A meteor hit the moon during the lunar eclipse. Here's what we know.

A dot of white light, seen here at left, marks the spot where a meteor hit the moon during a total lunar eclipse on January 20. PHOTOGRAPH BY CHRISTIAN FRÖSCHLIN

A dot of white light, seen here at left, marks the spot where a meteor hit the moon during a total lunar eclipse on January 20. PHOTOGRAPH BY CHRISTIAN FRÖSCHLIN

On Sunday, January 20, viewers across the Western Hemisphere were treated to the rusty hues of the decade's last “blood moon” eclipse. But as people across the planet watched the moon glow crimson, some lucky observers caught an unexpected delight: the flash of a space rock striking the lunar orb.

“It's a rare alignment of infrequent events,” says Justin Cowart, a Ph.D. candidate at Stony Brook University in New York. “A [meteoroid] about this size hits the moon about once a week or so,” he says. But if this event is confirmed, it may be the first time such an impact has been recorded during a lunar eclipse.

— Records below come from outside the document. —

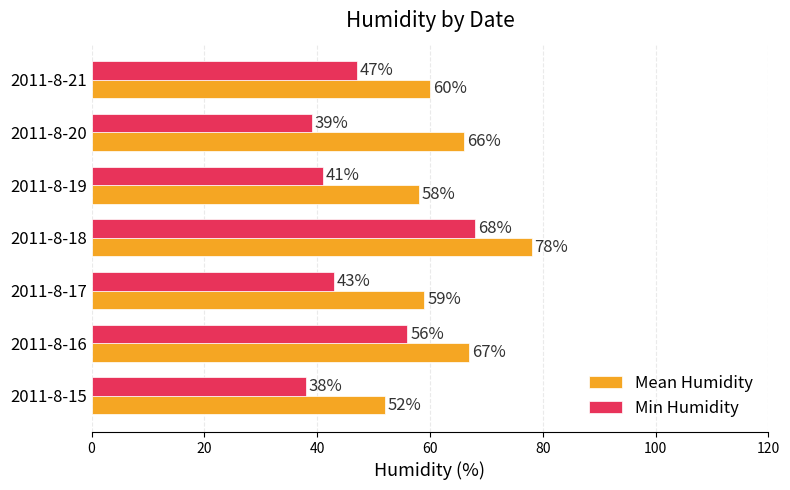

Between 2011-8-17 and 2011-8-18, which series saw the biggest shift?

Min Humidity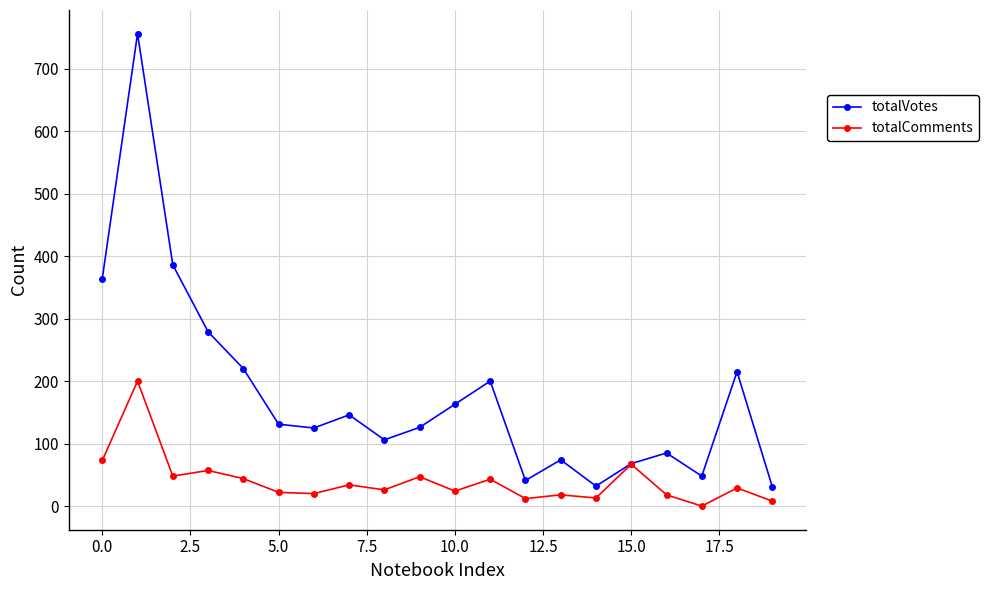

At how many categories does at least one series exceed 317?

3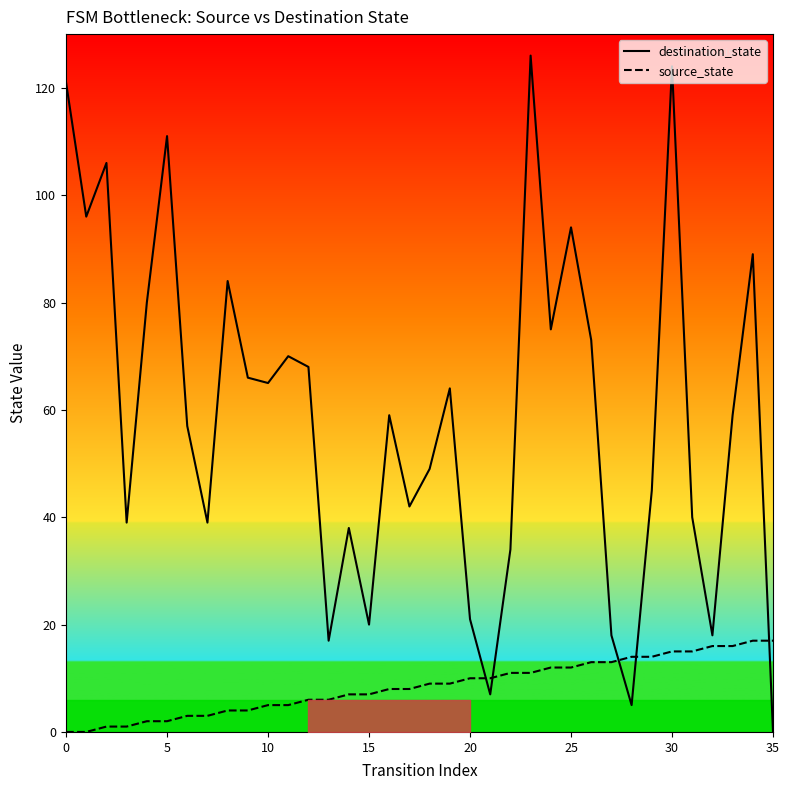

At how many categories does at least one series exceed 100?

5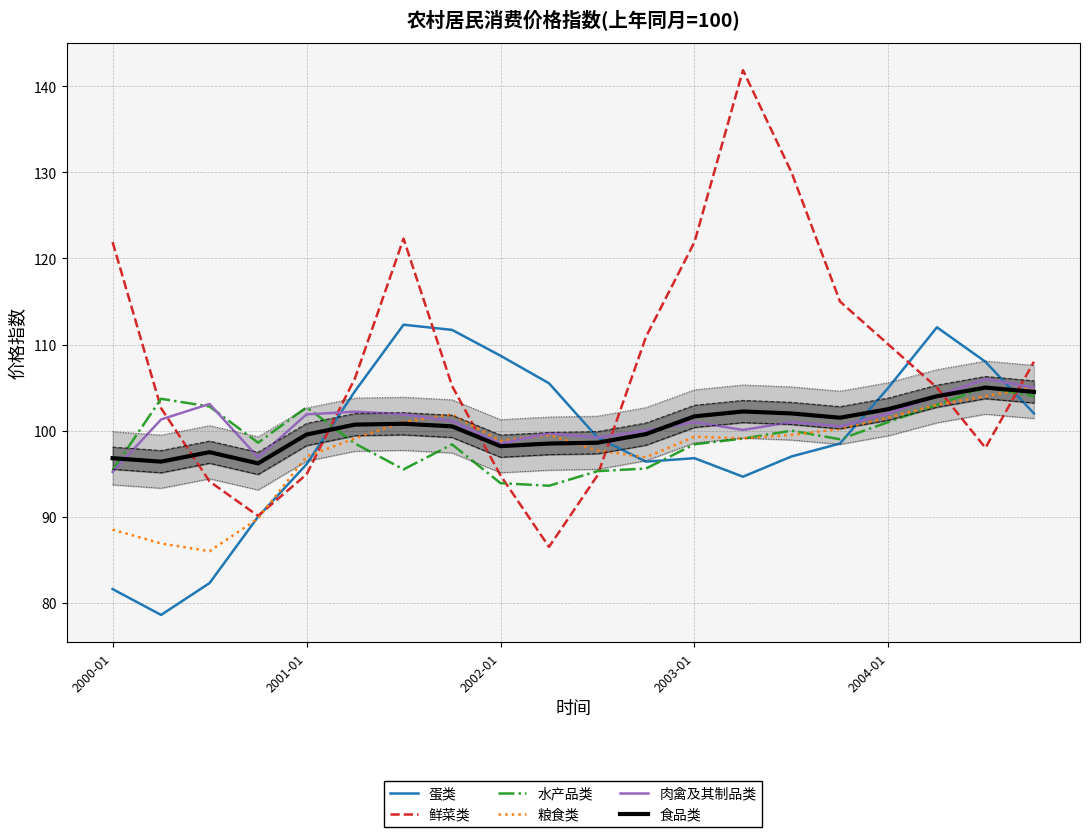

What is the difference between the maximum and minimum values in the 鲜菜类 series?

55.4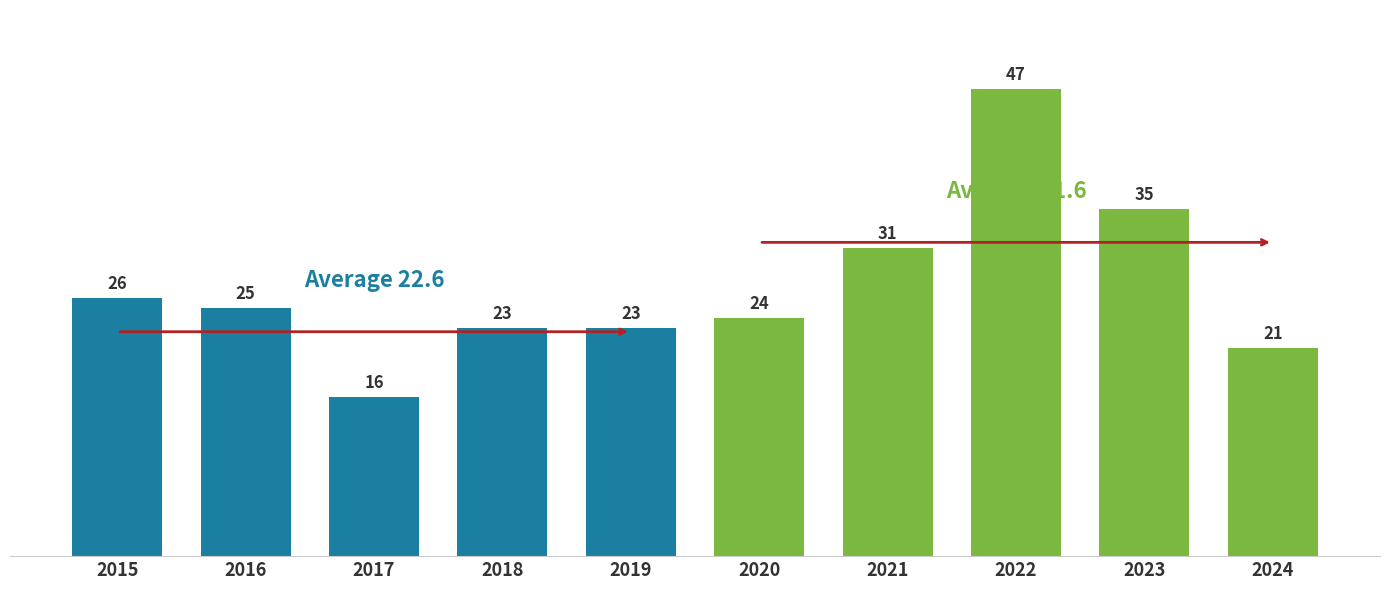

Which category has the highest value across all series?

2022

An eagle-eyed viewer on Reddit spotted the potential impact during the eclipse and reached out to the r/space community to see if others could weigh in. The news spread quickly on social media, as people from across the path of totality posted their images and video of this tiny flicker of light.

Many scientists initially approached the claims with appropriate skepticism. After spotting the buzz on Twitter, “I was wondering if it was maybe a local effect, or maybe something with the camera,” says planetary scientist Sara Mazrouei of the University of Toronto.

Flashes of light from an impact are faint and short lived, making them easy to confuse with an errant pixel. But image after image showed the same thing: At 4:41 UT, when totality was just beginning, a tiny speck of light glinted south of the crater Byrgius, a nearly 55-mile-wide pockmark in the western part of the moon.

“They all seem to see the same bright pixel,” Mazrouei says. This confluence points strongly toward the flash of light actually being an impact.

“This is something that people all around the world didn't know that they were going to sign up for” says Noah Petro, a research scientist at NASA's Goddard Space Flight Center.

Try, try again

Backyard astronomers and starstruck citizen scientists weren't the only ones watching. Jose Maria Madiedo, an astrophysicist at the University of Huelva in Spain, is co-director of the Moon Impacts Detection and Analysis System, MIDAS for short. He had been working overtime to get eight of the project's telescopes trained on the moon during the eclipse to watch for just such an event.

The MIDAS team usually scours the moon in search of faint flashes, the telltale signs of an impact, to learn about the array of space rocks that bombard our lunar companion. But most of these events are too dim to spot when the moon is full. The team does the bulk of their observing in the five days before and after a new moon. An eclipse, however, dulls the full moon's usually vibrant glow, providing one more rare opportunity to spot the tiny flashes of light.

So far, they hadn't successfully spotted an impact during an eclipse, but Madiedo didn't lose hope: “Something inside of me told me that this time would be the time.” And sure enough, his efforts paid off.

“I had a very nice reward,” he says.